- _Exercise aim_:
This task calls for copying each line below that contains "자기계발".

[Excerpts from a dataset]
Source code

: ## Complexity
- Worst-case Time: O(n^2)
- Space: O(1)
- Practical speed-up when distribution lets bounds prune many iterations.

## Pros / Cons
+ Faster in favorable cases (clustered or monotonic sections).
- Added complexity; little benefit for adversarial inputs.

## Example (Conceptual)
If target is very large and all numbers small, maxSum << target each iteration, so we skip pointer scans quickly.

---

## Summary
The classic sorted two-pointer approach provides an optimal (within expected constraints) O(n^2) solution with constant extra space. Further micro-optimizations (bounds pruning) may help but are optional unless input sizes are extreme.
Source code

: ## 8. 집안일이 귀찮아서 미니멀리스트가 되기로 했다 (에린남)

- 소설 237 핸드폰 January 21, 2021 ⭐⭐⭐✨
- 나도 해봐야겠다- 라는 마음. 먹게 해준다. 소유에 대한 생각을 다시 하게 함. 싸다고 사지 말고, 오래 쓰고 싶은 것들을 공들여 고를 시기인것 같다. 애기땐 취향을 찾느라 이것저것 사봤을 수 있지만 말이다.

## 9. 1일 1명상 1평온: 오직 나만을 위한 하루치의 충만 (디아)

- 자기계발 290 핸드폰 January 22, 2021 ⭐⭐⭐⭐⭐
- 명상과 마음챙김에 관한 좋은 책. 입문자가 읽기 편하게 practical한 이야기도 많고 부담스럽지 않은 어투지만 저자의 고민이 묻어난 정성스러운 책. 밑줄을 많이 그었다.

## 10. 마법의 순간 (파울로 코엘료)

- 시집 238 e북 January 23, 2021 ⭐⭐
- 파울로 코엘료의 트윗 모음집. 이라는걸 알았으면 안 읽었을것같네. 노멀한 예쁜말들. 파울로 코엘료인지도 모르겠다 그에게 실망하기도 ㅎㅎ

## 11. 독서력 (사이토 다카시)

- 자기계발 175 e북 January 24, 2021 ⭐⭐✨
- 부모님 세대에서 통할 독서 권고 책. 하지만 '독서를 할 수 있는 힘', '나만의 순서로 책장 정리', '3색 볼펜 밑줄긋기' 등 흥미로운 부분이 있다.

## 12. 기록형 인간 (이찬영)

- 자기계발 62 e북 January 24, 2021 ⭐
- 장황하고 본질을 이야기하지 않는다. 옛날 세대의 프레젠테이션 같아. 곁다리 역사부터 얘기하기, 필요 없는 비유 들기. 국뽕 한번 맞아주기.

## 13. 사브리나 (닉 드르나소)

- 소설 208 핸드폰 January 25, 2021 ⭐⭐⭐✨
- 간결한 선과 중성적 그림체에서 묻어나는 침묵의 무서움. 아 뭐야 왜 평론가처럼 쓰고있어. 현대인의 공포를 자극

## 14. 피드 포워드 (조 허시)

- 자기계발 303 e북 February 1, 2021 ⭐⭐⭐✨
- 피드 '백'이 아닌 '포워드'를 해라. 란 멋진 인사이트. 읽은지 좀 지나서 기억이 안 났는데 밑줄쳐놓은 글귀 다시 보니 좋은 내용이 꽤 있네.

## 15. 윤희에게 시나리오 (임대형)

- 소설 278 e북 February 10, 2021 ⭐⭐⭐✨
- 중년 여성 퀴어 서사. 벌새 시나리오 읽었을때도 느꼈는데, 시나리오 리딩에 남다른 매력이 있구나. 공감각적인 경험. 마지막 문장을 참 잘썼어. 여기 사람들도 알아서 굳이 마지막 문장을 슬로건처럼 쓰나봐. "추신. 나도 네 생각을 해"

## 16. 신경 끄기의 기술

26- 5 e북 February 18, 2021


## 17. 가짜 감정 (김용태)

- _Response area_:
- 자기계발 290 핸드폰 January 22, 2021 ⭐⭐⭐⭐⭐
- 자기계발 175 e북 January 24, 2021 ⭐⭐✨
- 자기계발 62 e북 January 24, 2021 ⭐
- 자기계발 303 e북 February 1, 2021 ⭐⭐⭐✨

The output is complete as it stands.